SHORT PROBLEM - Render the data below as a JSON list of strings with one string per line and no blank lines. Start at the line containing "order: Apiales" and end at the last line of the data.

STORED RECORDS -
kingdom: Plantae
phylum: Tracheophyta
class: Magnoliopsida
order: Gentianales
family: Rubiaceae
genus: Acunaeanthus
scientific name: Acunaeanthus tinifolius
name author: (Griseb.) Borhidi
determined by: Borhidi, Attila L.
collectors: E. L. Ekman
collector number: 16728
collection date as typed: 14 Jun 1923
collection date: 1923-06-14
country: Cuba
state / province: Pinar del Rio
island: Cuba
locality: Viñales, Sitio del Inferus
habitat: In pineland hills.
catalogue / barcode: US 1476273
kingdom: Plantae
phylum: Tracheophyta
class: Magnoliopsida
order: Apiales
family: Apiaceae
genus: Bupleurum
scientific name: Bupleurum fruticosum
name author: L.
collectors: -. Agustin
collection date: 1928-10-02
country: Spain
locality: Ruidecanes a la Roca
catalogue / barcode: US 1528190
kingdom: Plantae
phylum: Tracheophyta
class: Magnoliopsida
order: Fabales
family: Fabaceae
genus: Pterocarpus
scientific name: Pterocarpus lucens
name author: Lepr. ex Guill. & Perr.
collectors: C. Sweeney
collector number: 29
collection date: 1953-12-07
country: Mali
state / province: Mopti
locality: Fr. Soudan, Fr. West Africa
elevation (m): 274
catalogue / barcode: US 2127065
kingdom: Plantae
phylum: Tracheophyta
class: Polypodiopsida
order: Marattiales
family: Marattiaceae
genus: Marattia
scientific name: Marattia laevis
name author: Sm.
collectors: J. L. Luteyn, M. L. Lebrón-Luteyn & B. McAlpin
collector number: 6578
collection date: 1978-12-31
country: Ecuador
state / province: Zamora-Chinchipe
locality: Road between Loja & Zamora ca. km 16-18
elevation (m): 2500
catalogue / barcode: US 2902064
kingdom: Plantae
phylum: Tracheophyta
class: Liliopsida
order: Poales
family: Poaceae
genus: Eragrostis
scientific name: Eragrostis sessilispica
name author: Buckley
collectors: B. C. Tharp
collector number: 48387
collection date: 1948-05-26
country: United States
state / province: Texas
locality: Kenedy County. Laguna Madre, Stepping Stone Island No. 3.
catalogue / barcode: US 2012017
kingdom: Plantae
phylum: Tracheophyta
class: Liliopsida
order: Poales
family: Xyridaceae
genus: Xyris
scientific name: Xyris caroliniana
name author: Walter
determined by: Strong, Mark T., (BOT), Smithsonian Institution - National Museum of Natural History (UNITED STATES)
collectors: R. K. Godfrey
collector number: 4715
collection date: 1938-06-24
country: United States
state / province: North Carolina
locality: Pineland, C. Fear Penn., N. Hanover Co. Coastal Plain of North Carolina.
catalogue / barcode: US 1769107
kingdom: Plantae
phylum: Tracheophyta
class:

FINAL RESULT -
[
  "order: Apiales",
  "family: Apiaceae",
  "genus: Bupleurum",
  "scientific name: Bupleurum fruticosum",
  "name author: L.",
  "collectors: -. Agustin",
  "collection date: 1928-10-02",
  "country: Spain",
  "locality: Ruidecanes a la Roca",
  "catalogue / barcode: US 1528190",
  "kingdom: Plantae",
  "phylum: Tracheophyta",
  "class: Magnoliopsida",
  "order: Fabales",
  "family: Fabaceae",
  "genus: Pterocarpus",
  "scientific name: Pterocarpus lucens",
  "name author: Lepr. ex Guill. & Perr.",
  "collectors: C. Sweeney",
  "collector number: 29",
  "collection date: 1953-12-07",
  "country: Mali",
  "state / province: Mopti",
  "locality: Fr. Soudan, Fr. West Africa",
  "elevation (m): 274",
  "catalogue / barcode: US 2127065",
  "kingdom: Plantae",
  "phylum: Tracheophyta",
  "class: Polypodiopsida",
  "order: Marattiales",
  "family: Marattiaceae",
  "genus: Marattia",
  "scientific name: Marattia laevis",
  "name author: Sm.",
  "collectors: J. L. Luteyn, M. L. Lebrón-Luteyn & B. McAlpin",
  "collector number: 6578",
  "collection date: 1978-12-31",
  "country: Ecuador",
  "state / province: Zamora-Chinchipe",
  "locality: Road between Loja & Zamora ca. km 16-18",
  "elevation (m): 2500",
  "catalogue / barcode: US 2902064",
  "kingdom: Plantae",
  "phylum: Tracheophyta",
  "class: Liliopsida",
  "order: Poales",
  "family: Poaceae",
  "genus: Eragrostis",
  "scientific name: Eragrostis sessilispica",
  "name author: Buckley",
  "collectors: B. C. Tharp",
  "collector number: 48387",
  "collection date: 1948-05-26",
  "country: United States",
  "state / province: Texas",
  "locality: Kenedy County. Laguna Madre, Stepping Stone Island No. 3.",
  "catalogue / barcode: US 2012017",
  "kingdom: Plantae",
  "phylum: Tracheophyta",
  "class: Liliopsida",
  "order: Poales",
  "family: Xyridaceae",
  "genus: Xyris",
  "scientific name: Xyris caroliniana",
  "name author: Walter",
  "determined by: Strong, Mark T., (BOT), Smithsonian Institution - National Museum of Natural History (UNITED STATES)",
  "collectors: R. K. Godfrey",
  "collector number: 4715",
  "collection date: 1938-06-24",
  "country: United States",
  "state / province: North Carolina",
  "locality: Pineland, C. Fear Penn., N. Hanover Co. Coastal Plain of North Carolina.",
  "catalogue / barcode: US 1769107",
  "kingdom: Plantae",
  "phylum: Tracheophyta",
  "class:"
]